Stored data:
┏━━
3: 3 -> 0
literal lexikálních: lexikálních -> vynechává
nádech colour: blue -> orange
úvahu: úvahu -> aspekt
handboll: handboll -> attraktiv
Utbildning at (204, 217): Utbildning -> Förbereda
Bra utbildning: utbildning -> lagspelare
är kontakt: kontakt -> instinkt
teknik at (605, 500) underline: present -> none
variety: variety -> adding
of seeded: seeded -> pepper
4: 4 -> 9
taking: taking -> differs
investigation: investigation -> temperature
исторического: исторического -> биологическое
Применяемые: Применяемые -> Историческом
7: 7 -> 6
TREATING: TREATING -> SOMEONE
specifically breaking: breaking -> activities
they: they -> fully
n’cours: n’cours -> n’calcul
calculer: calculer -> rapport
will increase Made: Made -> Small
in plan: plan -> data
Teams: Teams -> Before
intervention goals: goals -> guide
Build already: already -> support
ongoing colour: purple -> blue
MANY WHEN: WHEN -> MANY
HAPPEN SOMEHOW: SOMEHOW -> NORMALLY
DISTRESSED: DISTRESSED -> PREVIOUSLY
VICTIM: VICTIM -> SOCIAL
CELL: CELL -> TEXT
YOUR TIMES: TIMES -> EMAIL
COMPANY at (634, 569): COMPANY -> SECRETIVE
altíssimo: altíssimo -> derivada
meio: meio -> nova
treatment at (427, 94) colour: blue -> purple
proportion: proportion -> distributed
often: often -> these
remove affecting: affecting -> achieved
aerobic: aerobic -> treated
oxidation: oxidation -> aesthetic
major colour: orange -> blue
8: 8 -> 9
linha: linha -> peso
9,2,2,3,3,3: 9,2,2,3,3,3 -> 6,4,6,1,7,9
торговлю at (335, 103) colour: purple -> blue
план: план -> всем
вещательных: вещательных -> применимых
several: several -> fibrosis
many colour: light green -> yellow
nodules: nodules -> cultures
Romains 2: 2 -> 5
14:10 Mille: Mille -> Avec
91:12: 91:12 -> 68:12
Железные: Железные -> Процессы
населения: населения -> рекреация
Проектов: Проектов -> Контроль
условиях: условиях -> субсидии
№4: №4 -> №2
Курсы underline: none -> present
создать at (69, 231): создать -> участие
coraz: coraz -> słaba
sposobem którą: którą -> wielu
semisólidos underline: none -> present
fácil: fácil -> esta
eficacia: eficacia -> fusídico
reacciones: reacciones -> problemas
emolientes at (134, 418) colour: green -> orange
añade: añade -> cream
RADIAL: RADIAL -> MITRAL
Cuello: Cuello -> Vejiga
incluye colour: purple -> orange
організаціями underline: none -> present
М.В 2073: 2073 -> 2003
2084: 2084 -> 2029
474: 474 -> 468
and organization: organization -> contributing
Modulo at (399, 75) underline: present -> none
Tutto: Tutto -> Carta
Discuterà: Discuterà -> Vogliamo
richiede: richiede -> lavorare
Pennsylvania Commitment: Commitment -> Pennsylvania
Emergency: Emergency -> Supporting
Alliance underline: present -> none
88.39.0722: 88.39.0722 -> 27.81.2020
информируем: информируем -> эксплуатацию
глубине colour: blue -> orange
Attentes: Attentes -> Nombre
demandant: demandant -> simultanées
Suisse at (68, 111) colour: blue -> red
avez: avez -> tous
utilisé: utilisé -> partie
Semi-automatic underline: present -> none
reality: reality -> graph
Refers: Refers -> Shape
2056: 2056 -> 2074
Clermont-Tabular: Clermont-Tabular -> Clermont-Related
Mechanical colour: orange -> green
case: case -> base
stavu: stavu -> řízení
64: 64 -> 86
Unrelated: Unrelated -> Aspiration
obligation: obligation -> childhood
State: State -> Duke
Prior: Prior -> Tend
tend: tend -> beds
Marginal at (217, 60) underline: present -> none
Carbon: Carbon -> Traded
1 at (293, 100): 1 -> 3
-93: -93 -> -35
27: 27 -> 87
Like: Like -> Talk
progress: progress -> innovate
┗━━
### Short problem
Please set out everything from the first line of the records down to and including the line containing "TREATING: TREATING -> SOMEONE" as a numbered list, leaving out any blank lines.

### Solution below
1. 3: 3 -> 0
2. literal lexikálních: lexikálních -> vynechává
3. nádech colour: blue -> orange
4. úvahu: úvahu -> aspekt
5. handboll: handboll -> attraktiv
6. Utbildning at (204, 217): Utbildning -> Förbereda
7. Bra utbildning: utbildning -> lagspelare
8. är kontakt: kontakt -> instinkt
9. teknik at (605, 500) underline: present -> none
10. variety: variety -> adding
11. of seeded: seeded -> pepper
12. 4: 4 -> 9
13. taking: taking -> differs
14. investigation: investigation -> temperature
15. исторического: исторического -> биологическое
16. Применяемые: Применяемые -> Историческом
17. 7: 7 -> 6
18. TREATING: TREATING -> SOMEONE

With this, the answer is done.